Tips on using Nose
Tools
nose provides a nice module call nose.tools.py which minics methods of the TestCase class, and more!
for example checking for an exception in the unittest package will be something like this
from unittest import TestCase
class TestMyApp(TestCase):
def test_create(self):
...
self.failUnlessRaises(NotImplementedError, source.create)
in nose you will use nose.tools like this
import nose.tools
@nose.tools.raises(NotImplementedError)
def test_create():
...
by the way raises takes a list too so you can invoke it as
@raises(TypeError, ValueError)
many other nice things are there so be sure to check it out tools.py
Using the -w flag
The -w flag seems to be pretty much essential for turbogears projects, and probably for most other large python projects (including Nose itself it seems). This option tells nose to search for tests within a certain path only. It is described in the documentation as "Changing the Working Directory", however this does not refer to the working directory in the sense you would expect, ie. if you include "print os.getcwd()" in one of your tests, it will print the directory you are running nose from. Bear this in mind when you're importing modules in your tests.
Using module style test names
If you want to use the package.module:Class.method style nameing (and for the next tip you do) be aware that if you have used the -w flag then these modules are searched for relative to the directory(s) you provided.

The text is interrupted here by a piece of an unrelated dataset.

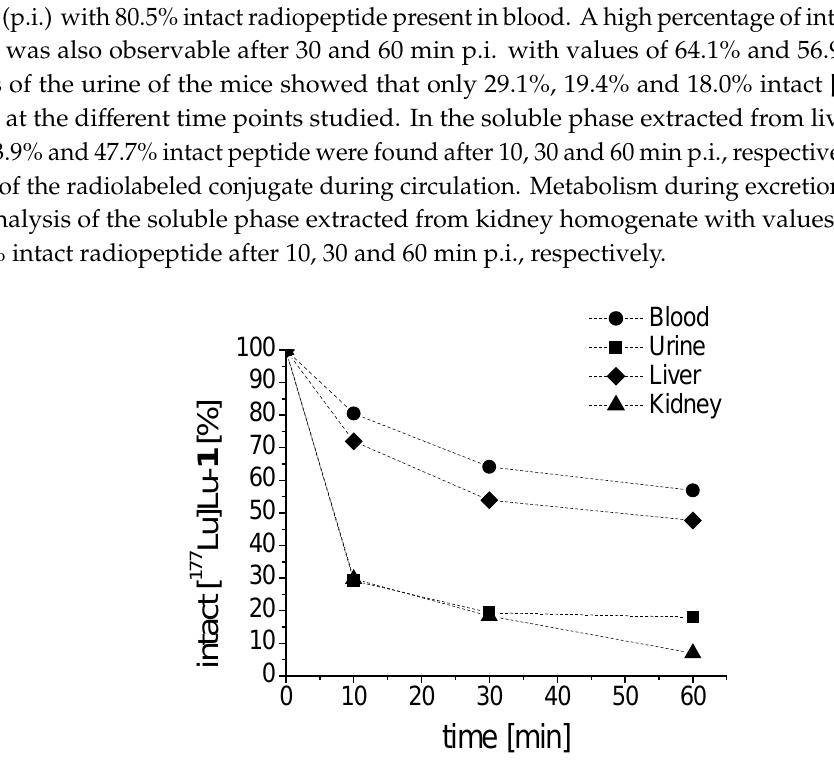
Figure 5. Competitive binding curves against [ 125 I][3-iodo-Tyr 12 ,Leu 15 ]gastrin-I for ( a ) non-labeled 1 in comparison with pentagastrin, as well as ( b ) non-labeled M1 – M4.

Emacs integration with the PDB plugin
Those last two points weren't very exciting, but I had to understand them before I could make this work. Emacs has special support for the PDB debugger, which jumps around your source code as you debug your program. If you have a test that is failing, this is obviously exactly what you want. Unfortunately you need to be quite careful to give emacs a command line that will work. The Grand Unified Debugger (GUD) mode will look for filenames in the commandline you pass it, and try to change to that directory. This may be very useful for gdb, but in python modules are located relative to the current working directory, so your tests will fail to import code. The aim is therefore to avoid anything that looks like a path to a file in a different directory in your commandline. Something like the following should work:
type "M-x pdb" Emacs will prompt you: "Run pdb like this: pdb" Delete pdb, and instead type your nosetests commandline: "nosetests --pdb -wpathtoyourtests testmodule:TestClass" or something of the sort. It's important not to have a space in the -w flag, or emacs will change to the path before running nosetests, and you don't want that.
Automated testing of code with nosy
nosy is a little python script that will run nose whenever your source changes.